Burial
ANTIDAWN
(Hyperdub)
8/10
(Hyperdub)
8/10
This week, a bit sad post-Christmas, tingling with ambient Covid dread and a bit knackered from New Year’s Eve, I’ve mainly been listening to the new Burial record, ANTIDAWN; amazingly, its familiar blend of rainy, minor-key textures and forlorn-sounding field recordings hasn’t really cheered me up.
Setting my self-indulgent moping aside for a minute though, this is a spacious, desolate return for William Bevan; it requires a fair bit of patience, but repeated listens reveal passages of spine-tingling beauty once you’ve adjusted to its glacial pace.

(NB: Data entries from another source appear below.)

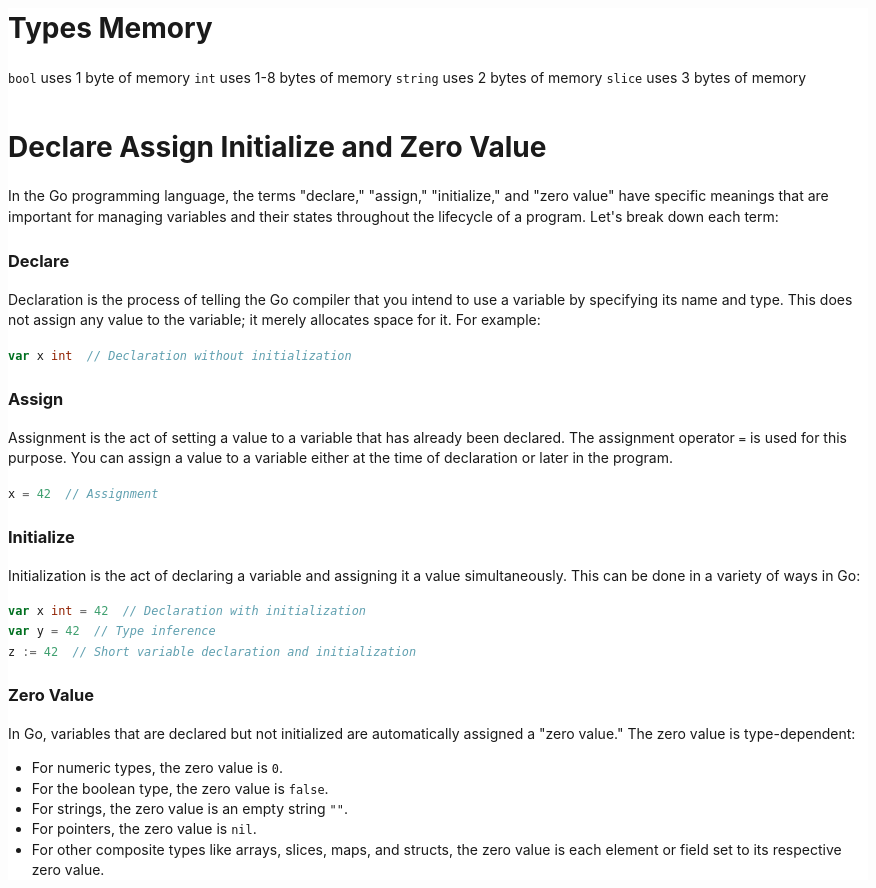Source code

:# Types Memory
`bool` uses 1 byte of memory
`int` uses 1-8 bytes of memory
`string` uses 2 bytes of memory
`slice` uses 3 bytes of memory

# Declare Assign Initialize and Zero Value
In the Go programming language, the terms "declare," "assign," "initialize," and "zero value" have specific meanings that are important for managing variables and their states throughout the lifecycle of a program. Let's break down each term:

### Declare

Declaration is the process of telling the Go compiler that you intend to use a variable by specifying its name and type. This does not assign any value to the variable; it merely allocates space for it. For example:

```go
var x int  // Declaration without initialization
```

### Assign

Assignment is the act of setting a value to a variable that has already been declared. The assignment operator `=` is used for this purpose. You can assign a value to a variable either at the time of declaration or later in the program.

```go
x = 42  // Assignment
```

### Initialize

Initialization is the act of declaring a variable and assigning it a value simultaneously. This can be done in a variety of ways in Go:

```go
var x int = 42  // Declaration with initialization
var y = 42  // Type inference
z := 42  // Short variable declaration and initialization
```

### Zero Value

In Go, variables that are declared but not initialized are automatically assigned a "zero value." The zero value is type-dependent:

- For numeric types, the zero value is `0`.
- For the boolean type, the zero value is `false`.
- For strings, the zero value is an empty string `""`.
- For pointers, the zero value is `nil`.
- For other composite types like arrays, slices, maps, and structs, the zero value is each element or field set to its respective zero value.
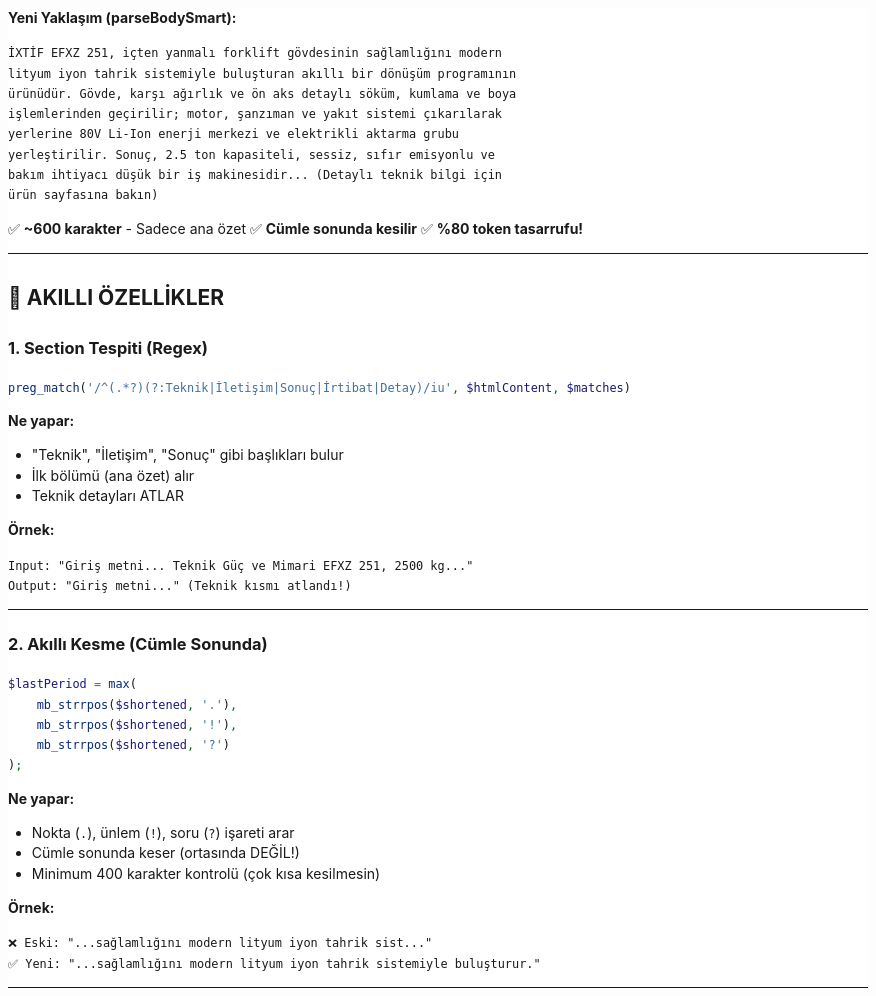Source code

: 
**Yeni Yaklaşım (parseBodySmart):**
```
İXTİF EFXZ 251, içten yanmalı forklift gövdesinin sağlamlığını modern
lityum iyon tahrik sistemiyle buluşturan akıllı bir dönüşüm programının
ürünüdür. Gövde, karşı ağırlık ve ön aks detaylı söküm, kumlama ve boya
işlemlerinden geçirilir; motor, şanzıman ve yakıt sistemi çıkarılarak
yerlerine 80V Li-Ion enerji merkezi ve elektrikli aktarma grubu
yerleştirilir. Sonuç, 2.5 ton kapasiteli, sessiz, sıfır emisyonlu ve
bakım ihtiyacı düşük bir iş makinesidir... (Detaylı teknik bilgi için
ürün sayfasına bakın)
```
✅ **~600 karakter** - Sadece ana özet
✅ **Cümle sonunda kesilir**
✅ **%80 token tasarrufu!**

---

## 🎯 AKILLI ÖZELLİKLER

### 1. Section Tespiti (Regex)
```php
preg_match('/^(.*?)(?:Teknik|İletişim|Sonuç|İrtibat|Detay)/iu', $htmlContent, $matches)
```
**Ne yapar:**
- "Teknik", "İletişim", "Sonuç" gibi başlıkları bulur
- İlk bölümü (ana özet) alır
- Teknik detayları ATLAR

**Örnek:**
```
Input: "Giriş metni... Teknik Güç ve Mimari EFXZ 251, 2500 kg..."
Output: "Giriş metni..." (Teknik kısmı atlandı!)
```

---

### 2. Akıllı Kesme (Cümle Sonunda)
```php
$lastPeriod = max(
    mb_strrpos($shortened, '.'),
    mb_strrpos($shortened, '!'),
    mb_strrpos($shortened, '?')
);
```
**Ne yapar:**
- Nokta (`.`), ünlem (`!`), soru (`?`) işareti arar
- Cümle sonunda keser (ortasında DEĞİL!)
- Minimum 400 karakter kontrolü (çok kısa kesilmesin)

**Örnek:**
```
❌ Eski: "...sağlamlığını modern lityum iyon tahrik sist..."
✅ Yeni: "...sağlamlığını modern lityum iyon tahrik sistemiyle buluşturur."
```

---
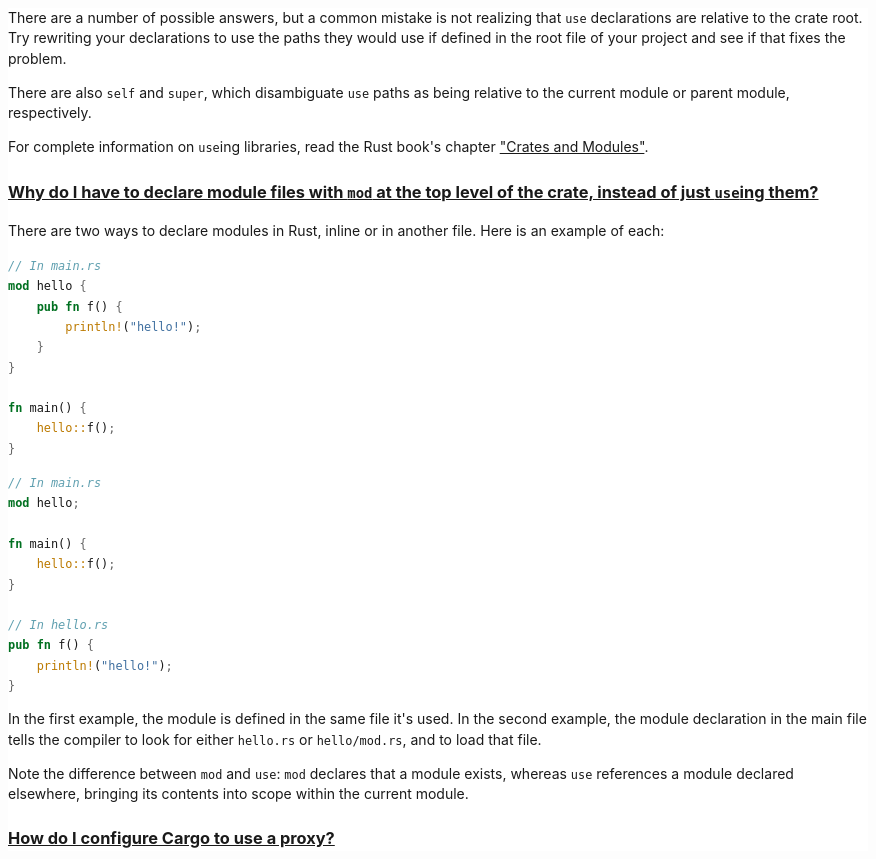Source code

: There are a number of possible answers, but a common mistake is not realizing that `use` declarations are relative to the crate root. Try rewriting your declarations to use the paths they would use if defined in the root file of your project and see if that fixes the problem.

There are also `self` and `super`, which disambiguate `use` paths as being relative to the current module or parent module, respectively.

For complete information on `use`ing libraries, read the Rust book's chapter ["Crates and Modules"](https://doc.rust-lang.org/stable/book/crates-and-modules.html).

<h3><a href="#why-do-i-have-to-declare-modules-with-mod" name="why-do-i-have-to-declare-modules-with-mod">
Why do I have to declare module files with <code>mod</code> at the top level of the crate, instead of just <code>use</code>ing them?
</a></h3>

There are two ways to declare modules in Rust, inline or in another file. Here is an example of each:

```rust
// In main.rs
mod hello {
    pub fn f() {
        println!("hello!");
    }
}

fn main() {
    hello::f();
}
```

```rust
// In main.rs
mod hello;

fn main() {
    hello::f();
}

// In hello.rs
pub fn f() {
    println!("hello!");
}
```

In the first example, the module is defined in the same file it's used. In the second example, the module declaration in the main file tells the compiler to look for either `hello.rs` or `hello/mod.rs`, and to load that file.

Note the difference between `mod` and `use`: `mod` declares that a module exists, whereas `use` references a module declared elsewhere, bringing its contents into scope within the current module.

<h3><a href="#how-do-i-configure-cargo-to-use-a-proxy" name="how-do-i-configure-cargo-to-use-a-proxy">
How do I configure Cargo to use a proxy?
</a></h3>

Initially, we seem to be in classic Burial territory, the faraway chords and vinyl crackle soaking us through from the outset, but there are are subtle innovations lighting up the gloomiest corners of this release (like many recent-ish Burial projects, it’s technically an EP, but with the length and ambition to basically count as an album): the uncharacteristically clear, heartfelt vocals of ‘Shadow Paradise’; the creaking, ceremonial organ progressions that drive ‘Strange Neighbourhood’; ‘New Love’s occasional snatches of weirdly straightforward Chicago-y drum machines, seemingly playing out from inside that parked car across the road with its windows steamed up. We remain in the pallid, early-hours South London of so many Burial records, but there’s a remarkable sense of clearer air, of physical space; it’s as if we’ve walked through the spiralling overpasses and dim-lit streets of the dense inner city and jumped the fence into Burgess Park – wide, open, beautiful, and built on ruins.

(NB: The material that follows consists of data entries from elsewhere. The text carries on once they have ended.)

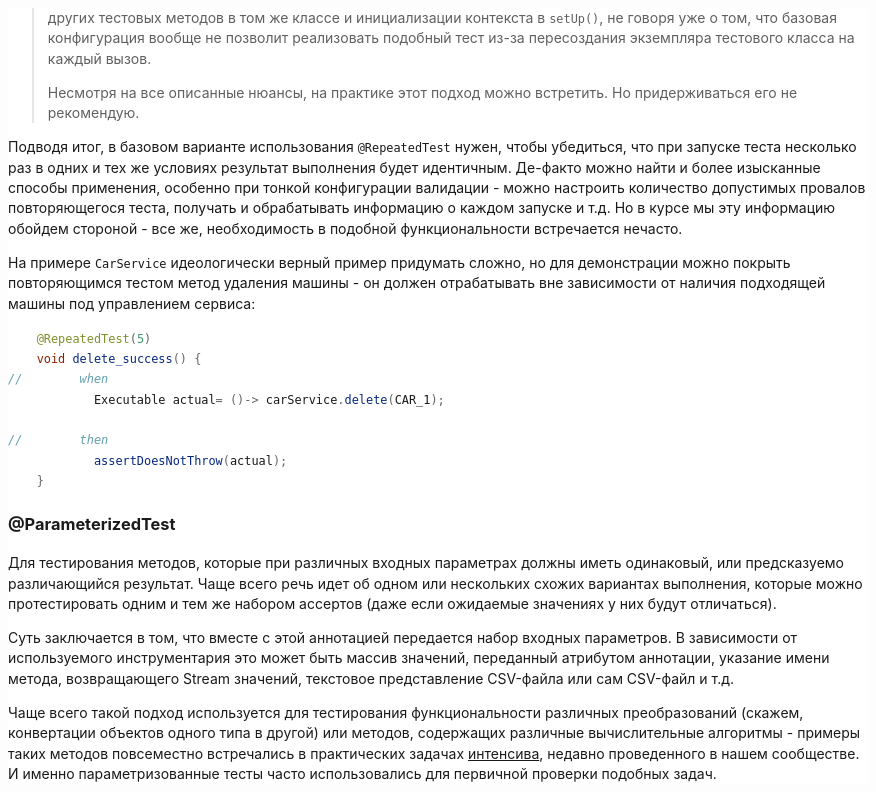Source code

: > других тестовых методов в том же классе и инициализации контекста в `setUp()`, не говоря уже о том, что базовая 
> конфигурация вообще не позволит реализовать подобный тест из-за пересоздания экземпляра тестового класса на каждый 
> вызов.
> 
> Несмотря на все описанные нюансы, на практике этот подход можно встретить. Но придерживаться его не рекомендую. 

Подводя итог, в базовом варианте использования `@RepeatedTest` нужен, чтобы убедиться, что при запуске теста несколько
раз в одних и тех же условиях результат выполнения будет идентичным. Де-факто можно найти и более изысканные способы
применения, особенно при тонкой конфигурации валидации - можно настроить количество допустимых провалов
повторяющегося теста, получать и обрабатывать информацию о каждом запуске и т.д. Но в курсе мы эту информацию
обойдем стороной - все же, необходимость в подобной функциональности встречается нечасто.

На примере `CarService` идеологически верный пример придумать сложно, но для демонстрации можно покрыть
повторяющимся тестом метод удаления машины - он должен отрабатывать вне зависимости от наличия подходящей машины под
управлением сервиса:

```java
    @RepeatedTest(5)
    void delete_success() {
//        when
            Executable actual= ()-> carService.delete(CAR_1);

//        then
            assertDoesNotThrow(actual);
    }
```

### @ParameterizedTest

Для тестирования методов, которые при различных входных параметрах должны иметь одинаковый, или предсказуемо
различающийся результат. Чаще всего речь идет об одном или нескольких схожих вариантах выполнения, которые можно
протестировать одним и тем же набором ассертов (даже если ожидаемые значениях у них будут отличаться).

Суть заключается в том, что вместе с этой аннотацией передается набор входных параметров. В зависимости от
используемого инструментария это может быть массив значений, переданный атрибутом аннотации, указание имени метода,
возвращающего Stream значений, текстовое представление CSV-файла или сам CSV-файл и т.д.

Чаще всего такой подход используется для тестирования функциональности различных преобразований (скажем, конвертации
объектов одного типа в другой) или методов, содержащих различные вычислительные алгоритмы - примеры таких методов
повсеместно встречались в практических задачах [интенсива](https://t.me/ViamSupervadetVadens/184), недавно
проведенного в нашем сообществе. И именно параметризованные тесты часто использовались для первичной проверки подобных
задач.
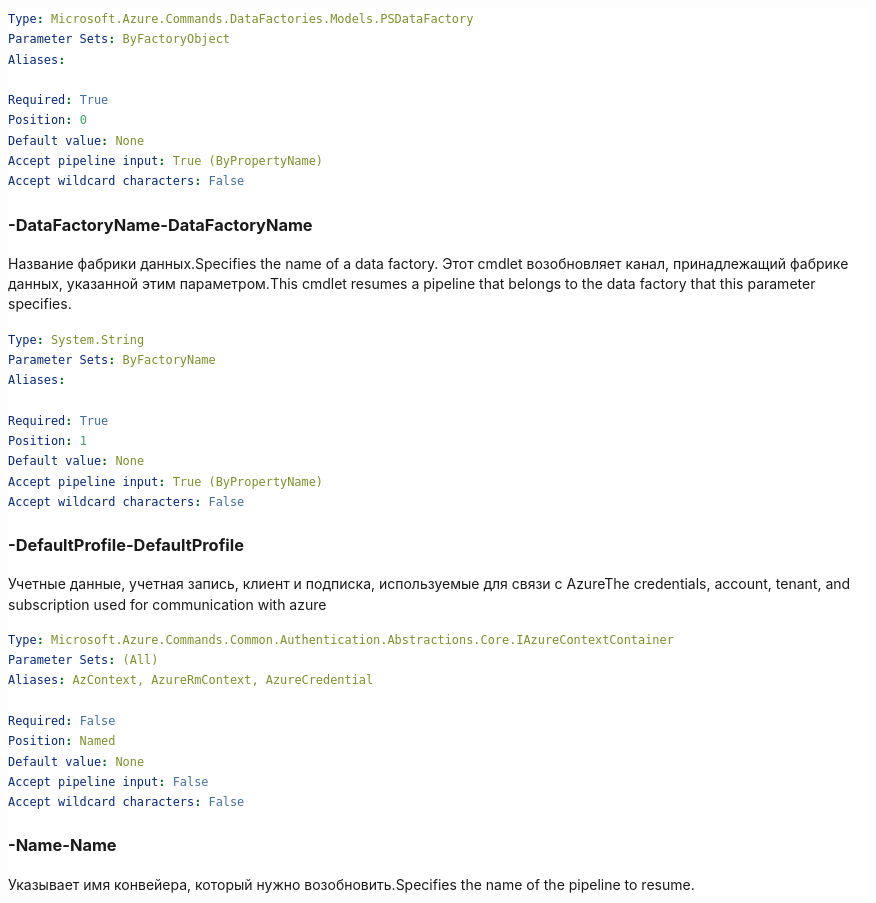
 ```yaml
Type: Microsoft.Azure.Commands.DataFactories.Models.PSDataFactory
Parameter Sets: ByFactoryObject
Aliases:

Required: True
Position: 0
Default value: None
Accept pipeline input: True (ByPropertyName)
Accept wildcard characters: False
```

### <span data-ttu-id="d0ec5-121">-DataFactoryName</span><span class="sxs-lookup"><span data-stu-id="d0ec5-121">-DataFactoryName</span></span>
<span data-ttu-id="d0ec5-122">Название фабрики данных.</span><span class="sxs-lookup"><span data-stu-id="d0ec5-122">Specifies the name of a data factory.</span></span>
<span data-ttu-id="d0ec5-123">Этот cmdlet возобновляет канал, принадлежащий фабрике данных, указанной этим параметром.</span><span class="sxs-lookup"><span data-stu-id="d0ec5-123">This cmdlet resumes a pipeline that belongs to the data factory that this parameter specifies.</span></span>

```yaml
Type: System.String
Parameter Sets: ByFactoryName
Aliases:

Required: True
Position: 1
Default value: None
Accept pipeline input: True (ByPropertyName)
Accept wildcard characters: False
```

### <span data-ttu-id="d0ec5-124">-DefaultProfile</span><span class="sxs-lookup"><span data-stu-id="d0ec5-124">-DefaultProfile</span></span>
<span data-ttu-id="d0ec5-125">Учетные данные, учетная запись, клиент и подписка, используемые для связи с Azure</span><span class="sxs-lookup"><span data-stu-id="d0ec5-125">The credentials, account, tenant, and subscription used for communication with azure</span></span>

```yaml
Type: Microsoft.Azure.Commands.Common.Authentication.Abstractions.Core.IAzureContextContainer
Parameter Sets: (All)
Aliases: AzContext, AzureRmContext, AzureCredential

Required: False
Position: Named
Default value: None
Accept pipeline input: False
Accept wildcard characters: False
```

### <span data-ttu-id="d0ec5-126">-Name</span><span class="sxs-lookup"><span data-stu-id="d0ec5-126">-Name</span></span>
<span data-ttu-id="d0ec5-127">Указывает имя конвейера, который нужно возобновить.</span><span class="sxs-lookup"><span data-stu-id="d0ec5-127">Specifies the name of the pipeline to resume.</span></span>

Of course, Burial has explored pure, percussion-free ambience plenty of times before – Untrue’s ‘UK’ is an early-career highlight, and newer tracks like ‘State Forest’ are cathedral-like in their washy grandiosity – but never with such a degree of intricacy or sheer temporal commitment. The slow, lengthy understatement of ANTIDAWN probably means it won’t win over any Burial agnostics, or do much for those who primarily flock to his work in search of his inimitable, naturalistic beatmaking, but for the die-hards, there’s much to love here if you’re willing to stick with it. Perhaps that’s a reason to be cheerful after all.